Bund rechnet mit weniger Steuereinnahmen: Der Staat muss sich jetzt verantwortungsvoll verschulden
Die Steuerschätzung zeigt: Der Bund nimmt weniger ein - dabei muss jetzt in der Krise mehr ausgeben. Ohne neue Schulden geht das nicht. Ein Kommentar
Auch wenn es wirtschaftlich langsam aufwärts geht: Es sind schwere Zeiten für den Finanzminister. Bis 2024 muss der Bund mit fast 30 Milliarden Euro weniger an Steuereinnahmen auskommen, als die Experten das noch im Mai erwartet haben. Das zeigt die Steuerschätzung, die Olaf Scholz (SPD) aufgrund der Coronakrise außerplanmäßig hat durchführen lassen. Was die Sache vertrackt macht: Während weniger Geld reinkommt, muss der Bund eigentlich mehr ausgeben. Ein Dilemma mit nur einem Ausweg: neue Schulden.
Alle anderen Rezepte, die Scholz nun anwenden könnte, wären kontraproduktiv. So könnte er auf die Steuerausfälle theoretisch mit Steuererhöhungen reagieren. Aber weder die Unternehmen noch die Verbraucher können derzeit eine stärkere Belastung verkraften. Viele Firmen brauchen schon jetzt Hilfe vom Staat, um durch diese Krise zu kommen. Höhere Steuern können sie sich nicht leisten. Das Gleiche gilt für die Verbraucher. Belasten würde eine Steuererhöhung zwar vor allem diejenigen, die weiterhin Vollzeit arbeiten und gut verdienen. Doch sie sind es letztlich, die mit ihrem Konsum die Wirtschaft ankurbeln sollten. Steuererhöhungen würden ihnen die Shoppinglaune verderben.

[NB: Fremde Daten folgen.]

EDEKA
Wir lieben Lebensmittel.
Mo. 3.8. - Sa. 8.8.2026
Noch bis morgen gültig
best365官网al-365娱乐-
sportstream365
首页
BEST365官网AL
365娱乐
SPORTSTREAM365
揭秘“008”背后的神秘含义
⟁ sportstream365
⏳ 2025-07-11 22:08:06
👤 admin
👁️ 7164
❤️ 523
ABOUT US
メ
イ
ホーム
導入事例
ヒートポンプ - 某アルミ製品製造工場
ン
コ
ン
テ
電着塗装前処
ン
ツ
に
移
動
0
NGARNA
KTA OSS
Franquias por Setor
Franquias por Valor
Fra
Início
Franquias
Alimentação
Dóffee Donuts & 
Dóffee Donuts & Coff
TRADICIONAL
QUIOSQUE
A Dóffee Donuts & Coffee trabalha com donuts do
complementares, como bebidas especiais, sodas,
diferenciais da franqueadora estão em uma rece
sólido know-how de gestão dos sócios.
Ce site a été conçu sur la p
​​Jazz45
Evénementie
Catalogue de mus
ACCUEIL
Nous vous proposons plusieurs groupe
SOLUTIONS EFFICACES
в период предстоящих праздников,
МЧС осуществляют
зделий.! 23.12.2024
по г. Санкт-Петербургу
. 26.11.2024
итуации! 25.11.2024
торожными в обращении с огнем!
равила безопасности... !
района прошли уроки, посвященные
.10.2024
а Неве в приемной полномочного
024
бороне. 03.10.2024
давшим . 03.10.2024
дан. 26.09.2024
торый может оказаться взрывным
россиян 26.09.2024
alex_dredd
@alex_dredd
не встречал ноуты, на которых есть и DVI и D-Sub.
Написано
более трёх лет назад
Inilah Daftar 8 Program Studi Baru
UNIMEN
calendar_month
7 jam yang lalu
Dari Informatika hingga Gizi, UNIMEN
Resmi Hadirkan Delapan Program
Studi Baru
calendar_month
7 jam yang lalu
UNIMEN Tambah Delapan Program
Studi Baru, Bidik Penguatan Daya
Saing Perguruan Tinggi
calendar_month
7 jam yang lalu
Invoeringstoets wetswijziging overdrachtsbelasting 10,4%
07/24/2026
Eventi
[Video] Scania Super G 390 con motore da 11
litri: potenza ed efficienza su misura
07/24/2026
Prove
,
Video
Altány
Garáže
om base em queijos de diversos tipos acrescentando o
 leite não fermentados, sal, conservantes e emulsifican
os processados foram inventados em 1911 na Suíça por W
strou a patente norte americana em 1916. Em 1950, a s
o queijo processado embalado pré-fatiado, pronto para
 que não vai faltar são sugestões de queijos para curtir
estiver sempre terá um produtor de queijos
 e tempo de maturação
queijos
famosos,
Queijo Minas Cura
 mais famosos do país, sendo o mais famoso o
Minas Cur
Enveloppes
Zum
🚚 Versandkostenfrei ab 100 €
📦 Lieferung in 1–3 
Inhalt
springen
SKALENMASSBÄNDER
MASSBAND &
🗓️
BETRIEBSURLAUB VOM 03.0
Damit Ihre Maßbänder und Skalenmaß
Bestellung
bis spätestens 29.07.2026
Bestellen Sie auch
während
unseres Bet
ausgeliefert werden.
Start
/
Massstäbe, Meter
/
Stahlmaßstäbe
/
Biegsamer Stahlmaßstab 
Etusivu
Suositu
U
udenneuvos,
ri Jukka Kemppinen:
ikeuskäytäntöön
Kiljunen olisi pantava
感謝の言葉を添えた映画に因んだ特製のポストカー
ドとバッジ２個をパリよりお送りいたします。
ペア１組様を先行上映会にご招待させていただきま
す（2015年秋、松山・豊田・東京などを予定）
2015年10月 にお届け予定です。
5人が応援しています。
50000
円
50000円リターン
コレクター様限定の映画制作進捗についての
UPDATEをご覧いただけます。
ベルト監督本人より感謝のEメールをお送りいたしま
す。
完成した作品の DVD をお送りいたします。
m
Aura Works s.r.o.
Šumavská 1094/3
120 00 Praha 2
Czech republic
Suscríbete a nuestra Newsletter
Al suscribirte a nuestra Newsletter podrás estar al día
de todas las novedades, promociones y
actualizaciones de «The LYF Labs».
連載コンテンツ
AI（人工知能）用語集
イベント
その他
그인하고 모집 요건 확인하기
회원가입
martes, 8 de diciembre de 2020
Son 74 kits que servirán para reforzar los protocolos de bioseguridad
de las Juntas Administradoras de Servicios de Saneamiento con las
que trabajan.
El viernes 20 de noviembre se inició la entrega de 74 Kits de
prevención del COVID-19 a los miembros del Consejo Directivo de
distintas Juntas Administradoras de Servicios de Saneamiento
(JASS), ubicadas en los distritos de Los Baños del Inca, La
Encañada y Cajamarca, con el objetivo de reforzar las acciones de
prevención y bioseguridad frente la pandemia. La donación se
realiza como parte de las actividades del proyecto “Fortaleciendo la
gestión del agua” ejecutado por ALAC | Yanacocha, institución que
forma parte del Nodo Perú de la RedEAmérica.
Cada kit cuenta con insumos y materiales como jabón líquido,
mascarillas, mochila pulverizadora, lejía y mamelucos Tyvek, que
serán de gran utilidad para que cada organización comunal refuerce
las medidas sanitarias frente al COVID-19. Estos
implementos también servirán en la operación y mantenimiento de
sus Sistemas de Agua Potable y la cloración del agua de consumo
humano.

Gerade jetzt muss der Bund investieren
Alternativ kann der Staat natürlich auf Steuerausfälle auch mit einer Senkung der Staatsausgaben reagieren. Doch das wäre ebenso fatal. Schließlich muss er gerade jetzt mehr statt weniger Geld ausgeben. Um Schulen zu sanieren und digital auszustatten, um die Infrastruktur in Stand zu setzen. Um den Netzausbau voranzubringen, eine Verkehrswende einzuleiten. Das alles macht unser Land langfristig erfolgreich – und hilft kurzfristig der Wirtschaft, weil damit staatliche Aufträge an Unternehmen verbunden sind. Deshalb bleibt am Ende nur das, was in Deutschland in den letzten Jahren als No-Go galt: neue Schulden.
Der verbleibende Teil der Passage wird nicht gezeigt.